The dispensing mechanism 40 may further include a transfer bar 70 that acts to move the end portion of sheet product 26 on main roll 72 from a first position to a second position when a stub roll 74 has been depleted. The sheet product 26 from the main roll 72 then engages the rollers in roller assembly 76 and may thereafter be dispensed.

After the roller assembly 76 pulls the sheet product 26 from either the stub roll 74 or the main roll 72, the sheet product 26 proceeds to tear bar assembly 56. The tear bar assembly 56 is positioned adjacent the dispensing slot 32 (FIG. 1). A means for cutting the sheet product 26 is included in tear bar assembly 56 once the appropriate amount of sheet product 26 has been dispensed. As will be discussed in more detail below, the tear bar assembly 56 may separate the dispensed sheet product 26 using a sharp edge that cuts into the sheet when the user pulls the dispensed sheet product 26. The sheet product 26 so separated from the sheet product roll 72, 74, may then be used and discarded as necessary by the user.

The tear bar activation sensor 58 is positioned adjacent to the tear bar assembly 56. The tear bar activation sensor 58 may be provided to generate a signal to the main controller 38 that indicates whether the dispensed portion of sheet product 26 has been separated from the sheet product dispenser 20. It should be appreciated that the detection of the sheet product 26 being separated by the tear bar assembly 56 provides a positive feedback to the main controller 38 to de-energize the motor 42.

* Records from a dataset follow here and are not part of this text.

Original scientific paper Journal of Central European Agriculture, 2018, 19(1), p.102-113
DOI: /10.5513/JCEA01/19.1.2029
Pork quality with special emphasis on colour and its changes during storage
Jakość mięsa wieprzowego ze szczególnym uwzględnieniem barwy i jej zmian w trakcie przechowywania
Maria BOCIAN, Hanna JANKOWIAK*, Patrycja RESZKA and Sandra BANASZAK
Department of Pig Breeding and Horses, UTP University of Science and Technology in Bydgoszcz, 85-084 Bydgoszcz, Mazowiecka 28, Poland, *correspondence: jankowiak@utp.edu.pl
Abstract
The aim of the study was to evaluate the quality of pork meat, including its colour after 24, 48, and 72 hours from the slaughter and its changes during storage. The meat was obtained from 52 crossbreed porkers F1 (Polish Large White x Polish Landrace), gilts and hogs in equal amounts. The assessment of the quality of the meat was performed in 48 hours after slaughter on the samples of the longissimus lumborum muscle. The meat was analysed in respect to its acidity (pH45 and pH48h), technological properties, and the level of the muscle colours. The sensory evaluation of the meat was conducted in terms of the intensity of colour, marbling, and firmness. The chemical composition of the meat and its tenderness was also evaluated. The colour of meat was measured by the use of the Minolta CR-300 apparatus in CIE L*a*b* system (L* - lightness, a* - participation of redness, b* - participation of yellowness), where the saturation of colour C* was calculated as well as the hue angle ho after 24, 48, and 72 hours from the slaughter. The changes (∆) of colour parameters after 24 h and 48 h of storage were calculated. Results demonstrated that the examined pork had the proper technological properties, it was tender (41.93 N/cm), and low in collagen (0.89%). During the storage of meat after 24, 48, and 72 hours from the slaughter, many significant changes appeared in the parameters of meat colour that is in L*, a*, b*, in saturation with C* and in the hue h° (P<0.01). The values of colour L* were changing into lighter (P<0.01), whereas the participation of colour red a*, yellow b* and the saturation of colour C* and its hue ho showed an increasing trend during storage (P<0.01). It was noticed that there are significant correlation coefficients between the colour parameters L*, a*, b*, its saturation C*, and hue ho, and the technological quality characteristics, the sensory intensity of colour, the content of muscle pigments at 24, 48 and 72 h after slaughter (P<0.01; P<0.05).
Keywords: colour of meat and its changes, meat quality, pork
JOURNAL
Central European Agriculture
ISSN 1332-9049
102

An exemplary embodiment sheet product dispenser 20 is shown in FIG. 3 (with periodic reference to FIG. 2). In this embodiment, the stub roll 74 and main roll 72 are arranged with the main roll 72 being in the upper portion and the stub roll 74 in the lower portion of sheet product dispenser 20. The roller assembly 76 includes a feed roller 78 and a pinch roller 80. The location where the rollers meet is commonly referred to as the “nip.” The feed roller 78 is coupled for rotation to the motor 42. When maintenance or refill operations are performed on the sheet product dispenser 20, the stub roll 74 is positioned in the lower portion and the leading edge portion of the sheet product 26 from stub roll 74 is inserted between the feed roller 78 and the pinch roller 80 at the nip. Friction between the rollers 78 and 80 and the sheet product 26 causes sheet product 26 to be pulled from the stub roll 74 when the motor 42 is activated. Maintenance personnel may also position the main roll 72 in the sheet product dispenser 20. The main roll 72 includes a leading edge portion that is positioned adjacent the transfer bar 70.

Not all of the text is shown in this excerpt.